Health tech helps during Cumbria floods

  • 15 December 2015
Health tech helps during Cumbria floods
Health technology helped Cumbria's health services cope during recent flooding.

Effective use of digital technology helped Cumbria’s healthcare system cope during recent floods that have devastated the region, NHS Cumbria’s chief clinical information officer has said.

Dr William Lumb told Digital Health News that the use of virtualised servers and hosted GP systems meant that primary care in the region was actually “quite resilient” during the downpours, which have left thousands of homes waterlogged and without power.

The floods led to the cancellation of all routine services at Cumbria Partnership NHS Foundation Trust for 7 December, while all routine outpatient appointments on that day at the Royal Lancaster Infirmary, Westmorland General Hospital, the Queen Victoria Hospital in Morecambe and Carlisle’s Cumberland Infirmary were also cancelled.

Cumberland Infirmary also had to switch to backup generators for a couple of days as its power supply was affected and Royal Lancaster Infirmary experienced concerns with power stability.

Despite this, Lumb said: “Health in Cumbria coped relatively well under the circumstances.”

Lumb, who helped evacuate people from their homes, said that one practice sustained minor flooding, while two practices lost power for few days and had to relocate.

However, the main challenges were physical rather than technological, such as creating a room suitable for a clinician to use. Affected GPs could still access the records they would usually have access to.

“The system worked well,” said Lumb.

“Our compete virtualisation platform means you can access your full GP system on any device anywhere. You can access it remotely or you can access sit on an NHS machine.”

He added that NHS Cumbria had experience in this area and previously managed to ‘lift and shift’ a practice in three hours.

Lumb and his colleagues are also working on making sure the region is even more prepared to cope with similar circumstances in the future.

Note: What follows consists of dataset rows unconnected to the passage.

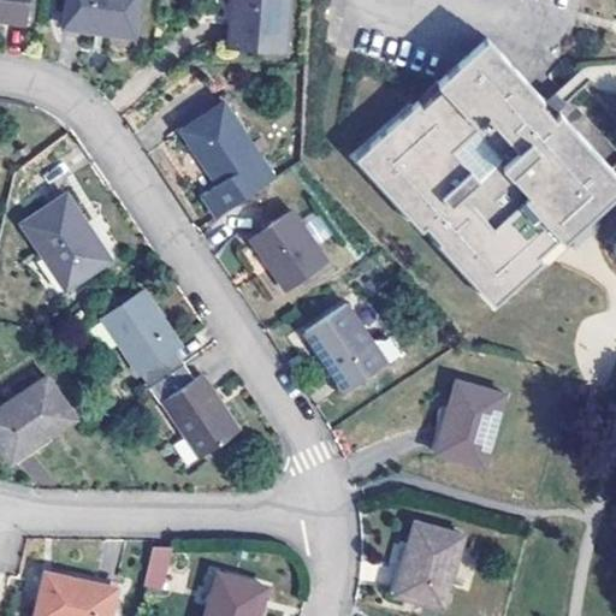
[(0,0),(0,18),(9,21),(29,23),(31,0),(0,0)]
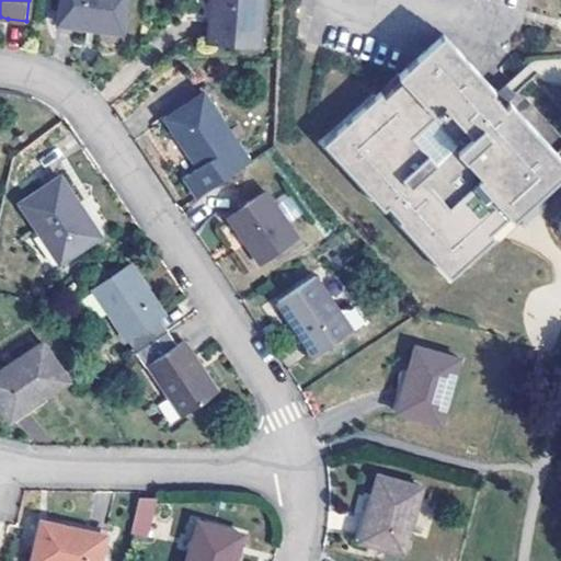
[(96,27),(126,32),(130,0),(63,0),(60,19),(72,21),(83,22),(96,24),(96,27)]
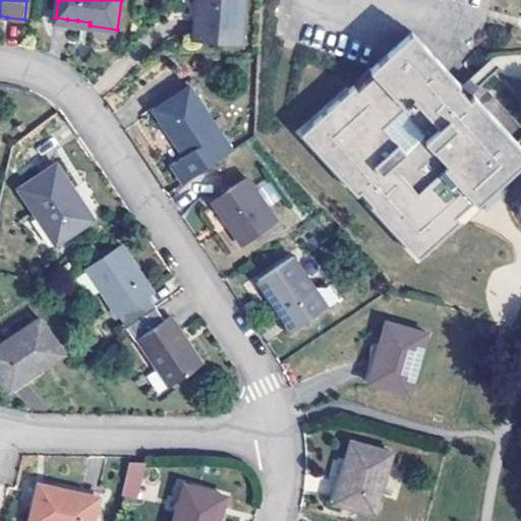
[(196,35),(245,39),(248,0),(198,0),(197,20),(196,35)]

“This is a one in five year occurrence, but let’s be honest about it; it might become more frequent and we have to just design for that.”

This strategy includes moving from a point-to-point Community of Interest Network for the region to a network that is cloud-based

Lumb also said that work with Strata on an integrated record across the region will give NHS managers an immediate overview of what ‘assets’ are open and where capacity is, as well as remote control over their use.

“What we can do over the next 12-18 months is with the click of a mouse we could close a ward in a hospital. We can reroute care and upscale and downscale; that gives some really powerful tools to our managers.”

Lumb added that the region’s plans were not just about coping with major incidents and that the strategy for sharing information would support the day-to-day running of services.

“The sharing platform we’ve got should mean the out-of-hours doctor sees exactly the same information as the A&E doctor.”